A Fife dog owner has highlighted the dangers of letting pets swim in ponds after her chocolate Labrador died following a trip to a local woodland.
Nine-year-old Ollie fell ill after taking a dip in a pond at Woodend Community Woodland in Cowdenbeath and owner Denise Dair, 42, is convinced he was harmed by something in the water.
Fife Council has put up signs at the woodland warning the public about potential algal bloom, which is toxic to dogs.
Denise has no proof of what killed Ollie but said he fell ill directly after being in contact with the water.
“We took this mad, crazy dog out for a walk but we brought back another one,” she said.
“I had him off the lead and he was right in the pond. When he came out of the water he was coughing and that night he became really unwell.”
Ollie was given antibiotics and medication for a heart problem by a vet but his condition only deteriorated over the following weeks. In the end he had to be put down.
“I did a lot of crying when he was ill, watching him suffer,” said Denise.
“I wouldn’t want anybody else to go through that.”

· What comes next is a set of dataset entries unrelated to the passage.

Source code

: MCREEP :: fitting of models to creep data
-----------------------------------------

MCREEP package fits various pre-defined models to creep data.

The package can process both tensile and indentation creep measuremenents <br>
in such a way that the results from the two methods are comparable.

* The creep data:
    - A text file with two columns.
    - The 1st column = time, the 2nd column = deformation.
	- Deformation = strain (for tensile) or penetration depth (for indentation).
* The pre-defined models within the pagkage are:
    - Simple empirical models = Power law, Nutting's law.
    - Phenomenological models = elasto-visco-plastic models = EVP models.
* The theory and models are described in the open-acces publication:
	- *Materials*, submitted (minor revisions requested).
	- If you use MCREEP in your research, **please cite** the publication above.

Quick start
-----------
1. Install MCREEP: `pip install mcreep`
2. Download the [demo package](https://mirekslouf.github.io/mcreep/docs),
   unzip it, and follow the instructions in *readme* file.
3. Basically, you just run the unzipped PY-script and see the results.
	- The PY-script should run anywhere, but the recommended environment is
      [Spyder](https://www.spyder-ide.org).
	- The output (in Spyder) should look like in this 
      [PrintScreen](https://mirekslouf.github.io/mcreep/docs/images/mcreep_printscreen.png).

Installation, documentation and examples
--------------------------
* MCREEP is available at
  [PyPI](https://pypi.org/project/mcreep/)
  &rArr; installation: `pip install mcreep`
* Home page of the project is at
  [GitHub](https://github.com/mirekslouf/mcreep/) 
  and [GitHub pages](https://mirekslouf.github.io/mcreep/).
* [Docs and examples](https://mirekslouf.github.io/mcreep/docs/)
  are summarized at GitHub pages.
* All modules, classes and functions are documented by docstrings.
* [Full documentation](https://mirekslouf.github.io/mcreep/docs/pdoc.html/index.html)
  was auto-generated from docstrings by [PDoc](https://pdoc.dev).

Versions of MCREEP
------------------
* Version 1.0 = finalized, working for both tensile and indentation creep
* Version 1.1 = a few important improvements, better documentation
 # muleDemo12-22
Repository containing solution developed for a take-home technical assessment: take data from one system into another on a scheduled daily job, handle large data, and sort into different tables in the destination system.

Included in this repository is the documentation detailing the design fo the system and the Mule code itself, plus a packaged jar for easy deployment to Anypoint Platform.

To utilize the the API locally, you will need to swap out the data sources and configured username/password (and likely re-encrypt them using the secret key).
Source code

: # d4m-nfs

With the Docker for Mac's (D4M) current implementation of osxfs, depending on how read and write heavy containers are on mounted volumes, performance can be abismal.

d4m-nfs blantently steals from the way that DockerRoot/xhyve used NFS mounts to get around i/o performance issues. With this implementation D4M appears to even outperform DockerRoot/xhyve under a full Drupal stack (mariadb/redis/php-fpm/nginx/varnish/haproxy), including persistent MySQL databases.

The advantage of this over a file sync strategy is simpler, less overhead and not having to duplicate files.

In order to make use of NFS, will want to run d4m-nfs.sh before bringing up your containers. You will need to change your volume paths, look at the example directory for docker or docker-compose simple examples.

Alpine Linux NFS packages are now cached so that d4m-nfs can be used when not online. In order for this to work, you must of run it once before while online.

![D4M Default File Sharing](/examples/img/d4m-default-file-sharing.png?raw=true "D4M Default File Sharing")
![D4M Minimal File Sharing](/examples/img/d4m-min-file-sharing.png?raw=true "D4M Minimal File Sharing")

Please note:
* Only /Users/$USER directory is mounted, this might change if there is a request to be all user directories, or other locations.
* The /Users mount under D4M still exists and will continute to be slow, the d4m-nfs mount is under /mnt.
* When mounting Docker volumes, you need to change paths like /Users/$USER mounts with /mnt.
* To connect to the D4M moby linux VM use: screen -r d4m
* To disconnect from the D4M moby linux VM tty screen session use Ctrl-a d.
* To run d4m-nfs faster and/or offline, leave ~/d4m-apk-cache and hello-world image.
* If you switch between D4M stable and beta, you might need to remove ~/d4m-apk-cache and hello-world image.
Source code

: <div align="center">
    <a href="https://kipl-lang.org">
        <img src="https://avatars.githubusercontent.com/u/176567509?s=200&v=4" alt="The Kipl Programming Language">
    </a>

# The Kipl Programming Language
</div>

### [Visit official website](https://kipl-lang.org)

Local Conservative councillor Darren Watt has been liaising with council officers over the matter.
“I was truly saddened to hear of the passing of a much loved family pet,” he said.
“With concerns that the dog had been playing and drinking in a particular body of water, I alerted the relevant officers at Fife Council and asked for an immediate investigation. Thankfully they responded very quickly and they are now looking into this.
“As much fun as dogs have in the water, especially on hot days, I would advise people not to allow their dogs to enter any body of water such as burns, ponds and lochs. It’s simply not worth the risk as it’s clear the consequences can prove to be fatal.”
Nigel Kerr, head of protective services at the council, said: “I’m sad to hear about this incident and send my condolences to the family
“At the start of the season NHS Fife issued an advisory press release raising awareness of the potentially hazardous blue-green algal blooms. As well as liaising with NHS Fife to issue further public advice, we’ve also carried out an inspection.
“As a precaution we’ve put signs up warning people of a suspected blue green algal bloom. We will also monitor the location regularly until the end of the season, which is usually October time.”